Un après-match convivial

 

Dans la cafétéria, le public est remonté pour refaire le match autour d’un verre. « On perd plus de vingt balles, c’est beaucoup trop » nous précise André Fawes, le statisticien en chef de nos représentants en deuxième division. « C’est vraiment dommage cette mauvaise gestion des moments clés » embraie Morgan. « Et pourquoi shooter à deux points quand on est mené de trois? » s’interroge Manu.

Néanmoins, malgré la légitime désillusion, l’ambiance reste au beau fixe. Ca papote, ça rigole, ça se prend dans les bras. Yvan Fassotte, ancien entraineur des locaux et légende vivante du basket liégeois – lui qui a permis au BC, avec le comité de l’époque, de monter de R1 en D2 en quelques folles saisons -fait sa joyeuse entrée. Et d’emblée, il gratifie ses interlocuteurs de sa gouaille et de sa bonne humeur.

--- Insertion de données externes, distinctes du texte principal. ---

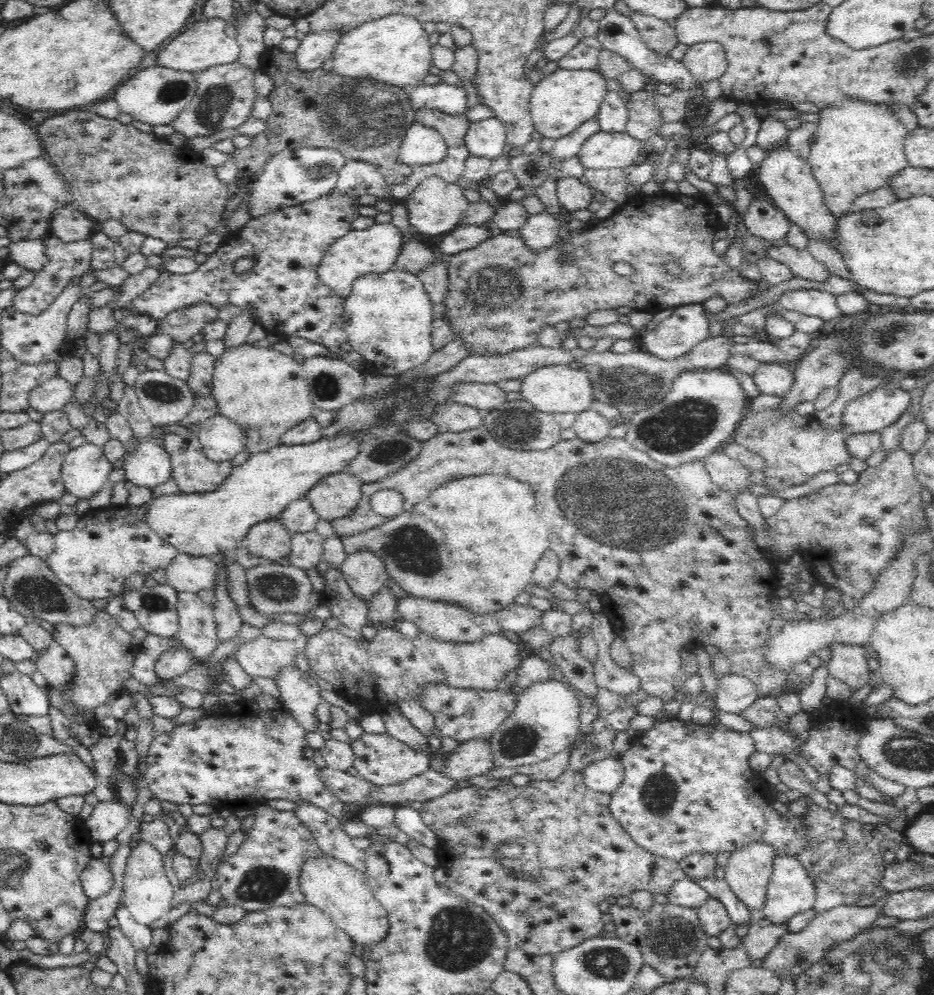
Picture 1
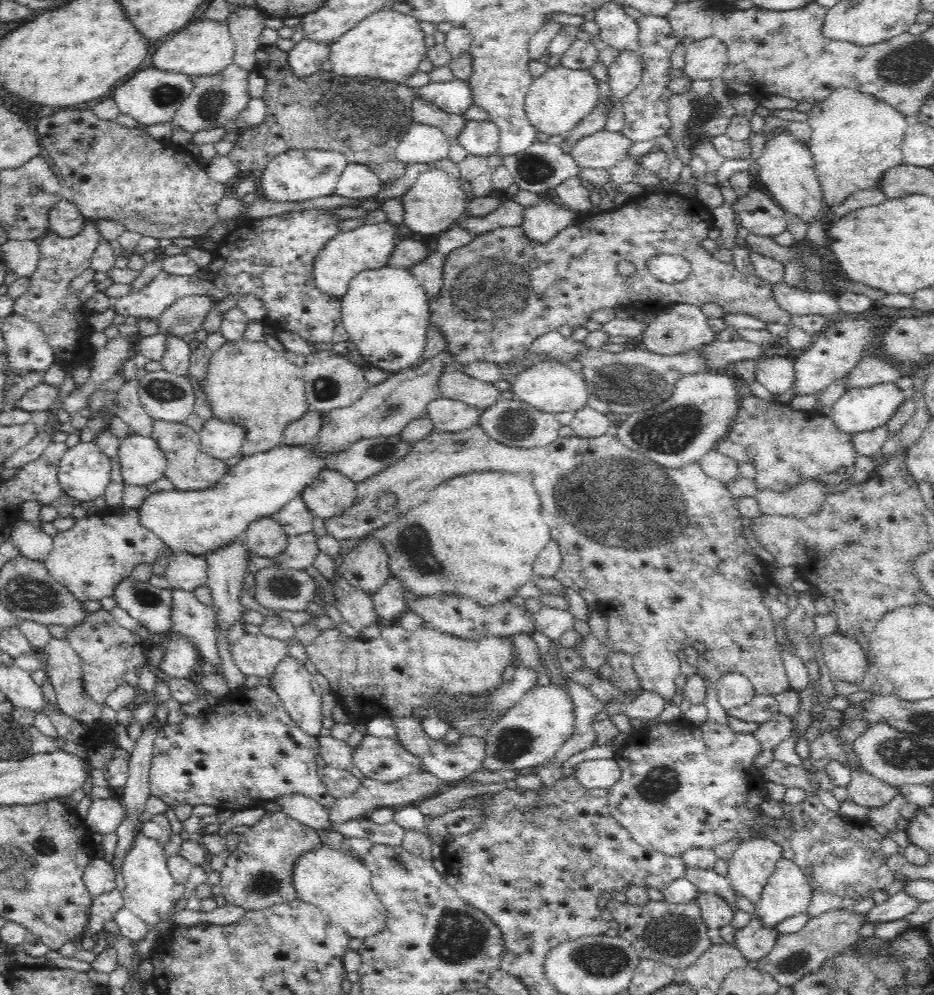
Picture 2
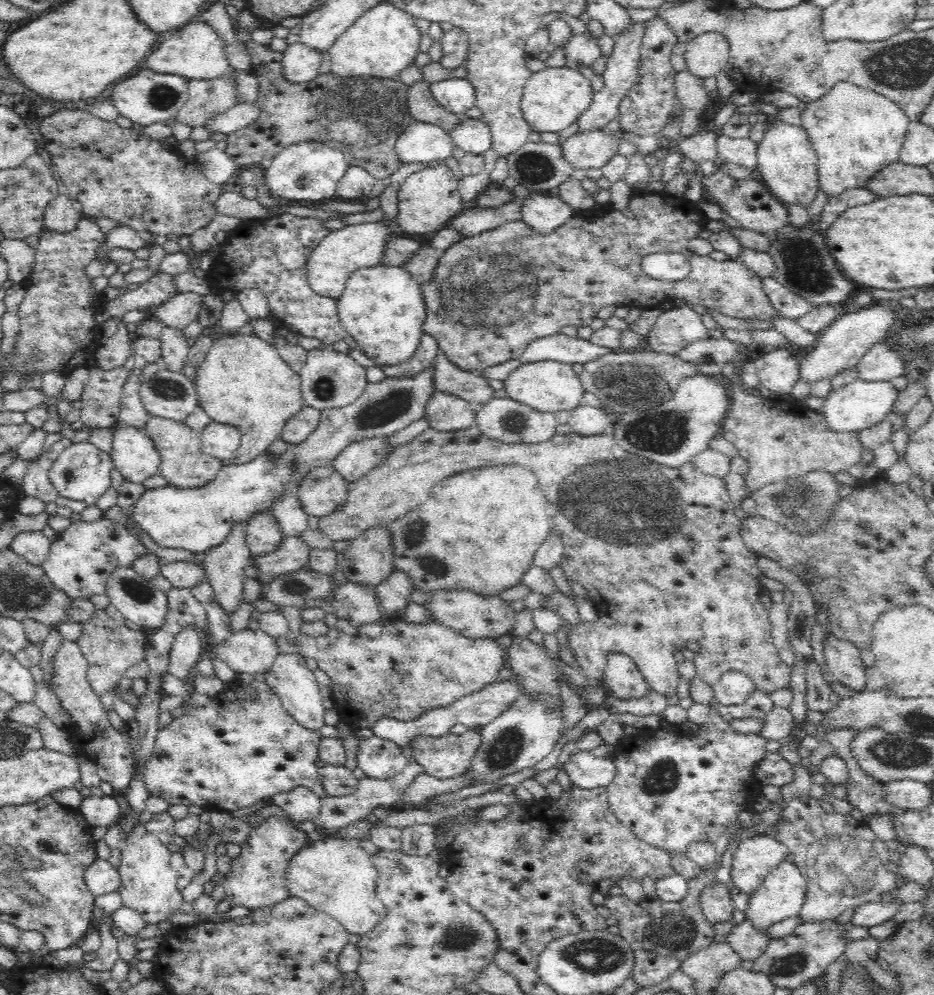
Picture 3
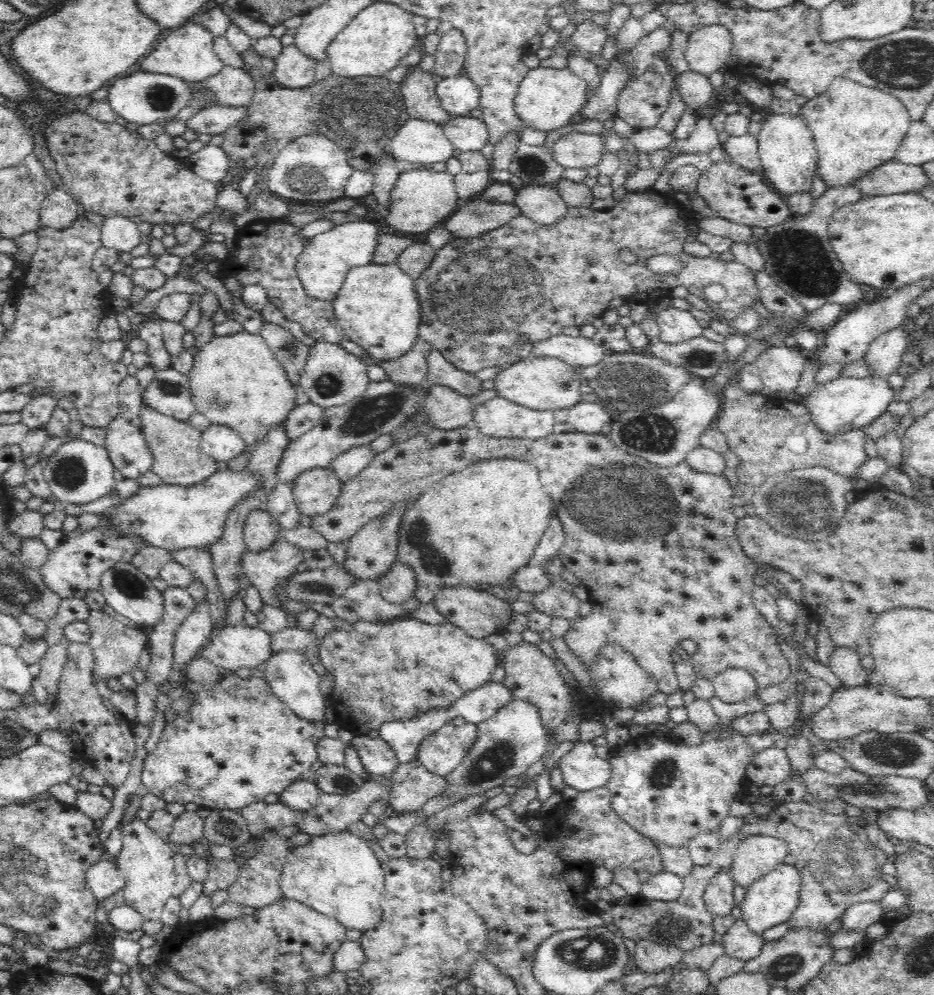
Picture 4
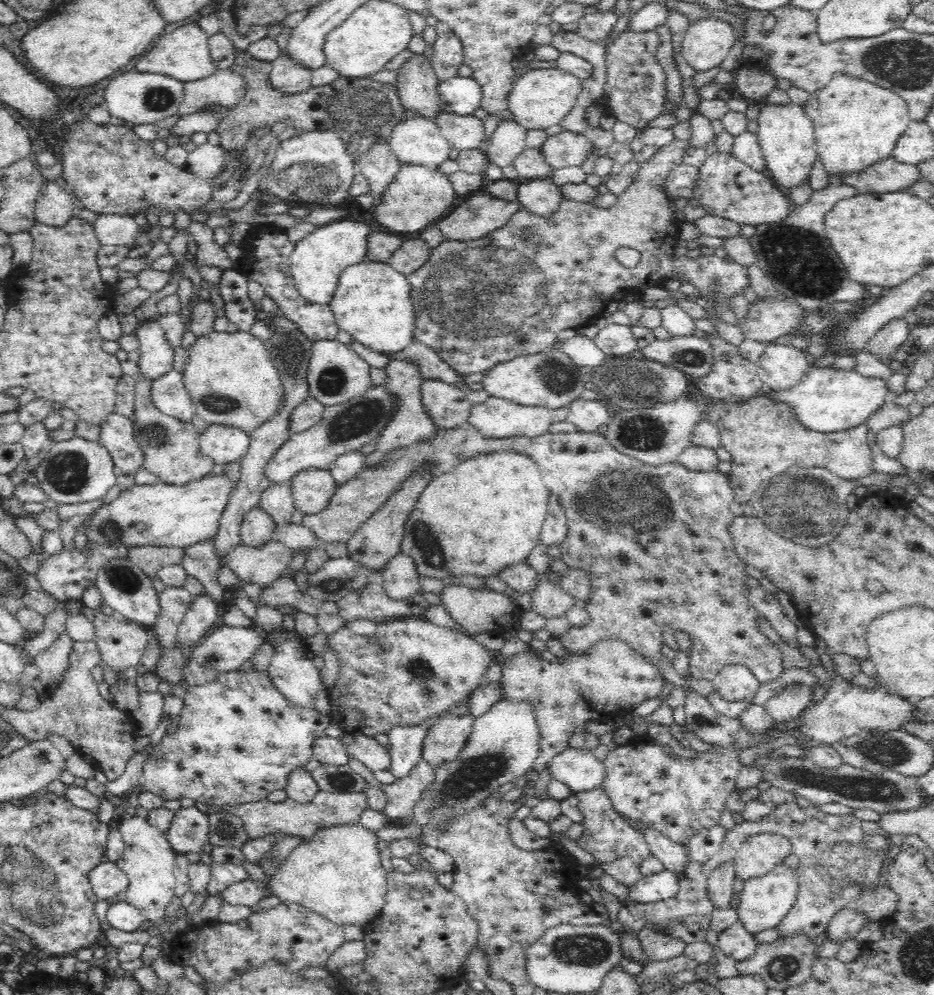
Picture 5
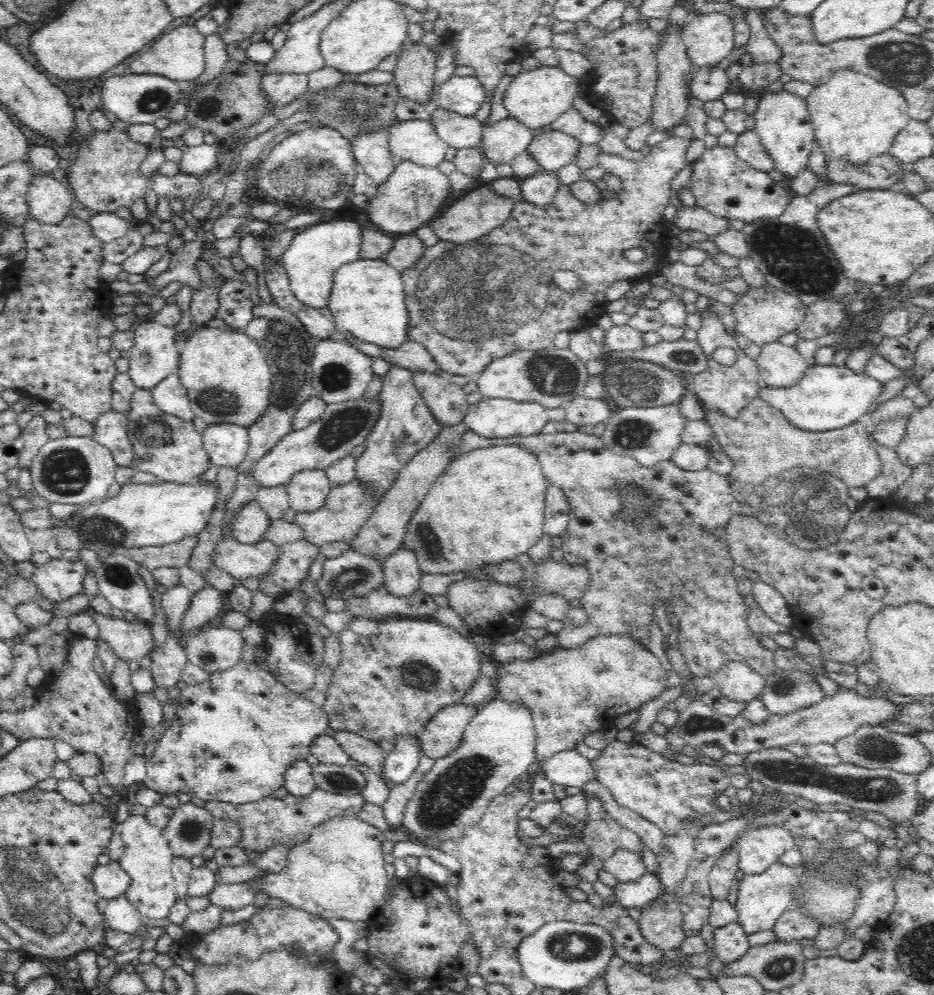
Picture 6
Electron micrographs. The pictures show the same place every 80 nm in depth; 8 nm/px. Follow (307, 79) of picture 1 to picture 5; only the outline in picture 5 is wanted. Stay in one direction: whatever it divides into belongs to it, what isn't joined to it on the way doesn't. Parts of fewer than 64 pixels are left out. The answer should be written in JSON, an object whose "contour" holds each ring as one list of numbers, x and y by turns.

Yvan Fassotte, coach brillant.

Marc Hawley, un disciple d’Yvan justement, et son digne successeur à la tête du matricule 1200 peine à cacher son amertume même s’il reconnait, en entraineur avisé, le positif dans cet affrontement. « Nous avons eu une belle réaction défensive » nous confie-t-il. « Mais nous avons payé notre début de match manqué, nos pertes de balles et certaines rotations défensives hasardeuses. » Qu’à cela ne tienne, Nicaise et ses coéquipiers ont montré la réaction d’orgueil tant attendue. « C’est dommage d’avoir perdu » confirme Claire, la fille ainée de Luc Dubois, qui avait quitté une dégustation de vin pour assister à la rencontre. « Mais l’attitude de nos gars était positive. »

Le temps s’égrène, des sandwichs sont apportés aux protagonistes des deux camps pour les requinquer après l’effort, et il est déjà temps pour nous de regagner nos pénates. Lorsque nous quittons les lieux, l’atmosphère est bon enfant et conviviale, promesse d’une soirée qui va s’éterniser jusque tard dans la nuit, offrant ainsi à chacune des personnes présentes le souvenir d’un excellent vendredi soir.